Many journalists working at the organization are convinced their employer is spying on them with cameras and listening devices and admit to self-censoring what goes on air.

“The atmosphere at the SABC breeds paranoia and fear,” says William Bird, the head of Media Monitoring Africa, the media watchdog which hurled the first complaint days after the violent protest ban was announced. “Sometimes these things are true and sometimes they are carefully leaked. Someone will hear a senior manager was exposed because they said something in their office and now they are no longer with the organization. And because there is no accountability and no transparency, it becomes a brilliant exercise in rumor mongering. There is just enough to make you believe it.”

Late that Wednesday in July, after the journalists were turned away from their workplace, more than 30 members of various nonprofit organizations gathered in downtown Johannesburg.

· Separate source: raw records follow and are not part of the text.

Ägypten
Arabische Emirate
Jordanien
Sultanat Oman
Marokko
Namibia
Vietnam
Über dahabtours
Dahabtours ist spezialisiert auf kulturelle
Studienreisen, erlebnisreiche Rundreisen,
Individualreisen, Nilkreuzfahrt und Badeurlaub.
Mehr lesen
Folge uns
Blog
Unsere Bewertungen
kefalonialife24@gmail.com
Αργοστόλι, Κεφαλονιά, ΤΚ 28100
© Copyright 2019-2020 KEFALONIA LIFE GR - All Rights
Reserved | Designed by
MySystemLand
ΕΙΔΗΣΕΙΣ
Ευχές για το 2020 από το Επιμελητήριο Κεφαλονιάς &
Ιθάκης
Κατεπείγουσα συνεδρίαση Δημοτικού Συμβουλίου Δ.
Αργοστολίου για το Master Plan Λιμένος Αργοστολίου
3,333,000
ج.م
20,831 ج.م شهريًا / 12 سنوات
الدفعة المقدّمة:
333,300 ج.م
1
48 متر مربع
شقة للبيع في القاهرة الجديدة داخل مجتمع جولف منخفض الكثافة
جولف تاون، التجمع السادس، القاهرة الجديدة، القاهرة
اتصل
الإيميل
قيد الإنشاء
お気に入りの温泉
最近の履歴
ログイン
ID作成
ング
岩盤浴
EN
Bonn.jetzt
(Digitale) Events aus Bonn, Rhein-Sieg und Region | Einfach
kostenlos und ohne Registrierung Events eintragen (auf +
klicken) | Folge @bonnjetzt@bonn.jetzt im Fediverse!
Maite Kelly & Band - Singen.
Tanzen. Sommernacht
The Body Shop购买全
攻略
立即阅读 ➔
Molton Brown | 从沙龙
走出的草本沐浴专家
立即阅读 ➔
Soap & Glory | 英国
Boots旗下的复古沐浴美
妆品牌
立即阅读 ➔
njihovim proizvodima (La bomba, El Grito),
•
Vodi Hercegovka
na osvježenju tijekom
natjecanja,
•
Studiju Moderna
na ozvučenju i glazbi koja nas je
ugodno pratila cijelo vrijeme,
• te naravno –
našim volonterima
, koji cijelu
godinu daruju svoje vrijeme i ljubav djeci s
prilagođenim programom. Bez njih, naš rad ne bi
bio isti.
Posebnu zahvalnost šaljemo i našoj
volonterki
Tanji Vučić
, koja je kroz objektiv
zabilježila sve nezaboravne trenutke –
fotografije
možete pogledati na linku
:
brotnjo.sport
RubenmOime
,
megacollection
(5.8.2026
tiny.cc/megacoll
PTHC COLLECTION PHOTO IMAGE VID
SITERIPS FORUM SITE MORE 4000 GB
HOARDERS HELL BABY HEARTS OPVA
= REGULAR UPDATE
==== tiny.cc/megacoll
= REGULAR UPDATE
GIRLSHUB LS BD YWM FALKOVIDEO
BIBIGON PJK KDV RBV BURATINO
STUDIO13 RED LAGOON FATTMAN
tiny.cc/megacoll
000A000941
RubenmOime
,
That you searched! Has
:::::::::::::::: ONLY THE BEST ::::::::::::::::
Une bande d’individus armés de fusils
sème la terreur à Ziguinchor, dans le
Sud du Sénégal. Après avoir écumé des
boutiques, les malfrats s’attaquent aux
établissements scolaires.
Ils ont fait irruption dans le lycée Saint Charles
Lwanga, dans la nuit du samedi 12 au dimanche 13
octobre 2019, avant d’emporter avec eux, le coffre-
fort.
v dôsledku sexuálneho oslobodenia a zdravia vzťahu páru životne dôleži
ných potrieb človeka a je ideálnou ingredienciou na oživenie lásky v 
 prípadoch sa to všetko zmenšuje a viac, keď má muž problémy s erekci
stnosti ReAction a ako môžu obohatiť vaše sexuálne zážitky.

Chairing the meeting was Sekoetlane Phamodi, the program director of Save our SABC Coalition, a group formed in 2008 to address ongoing issues plaguing the public broadcaster.

Phamodi ran through the list of demands still yet to be met – including the reinstatement of the journalists and the dismissal of Motsoeneng – and insisted that rolling mass actions against the broadcaster would continue.

By the end of their meeting, news would arrive that the SABC had capitulated yet again. All of the journalists were now allowed to come back to work, with the exception of Vuyo Mvoko, who is on contract and not a permanent employee.

Attempts by the opposition Democratic Alliance for a governmental inquiry into the crisis at the SABC were dismissed in Parliament in late August, but the attorney handling the Constitutional Court bid for SABC8 said their application will continue, currently hanging on Mvoko’s ongoing suspension. Bird, whose organization is involved with case, was confident that the Court would be seeing the SABC case soon.

“It will come,” says Bird. “Even if it doesn’t come in this current form, something will happen soon to give us sufficient grounds to go to the Constitutional Court. The one thing we can be sure of is that the SABC will do something insane.”

This article was published on August 29, 2016 in US News & World Report.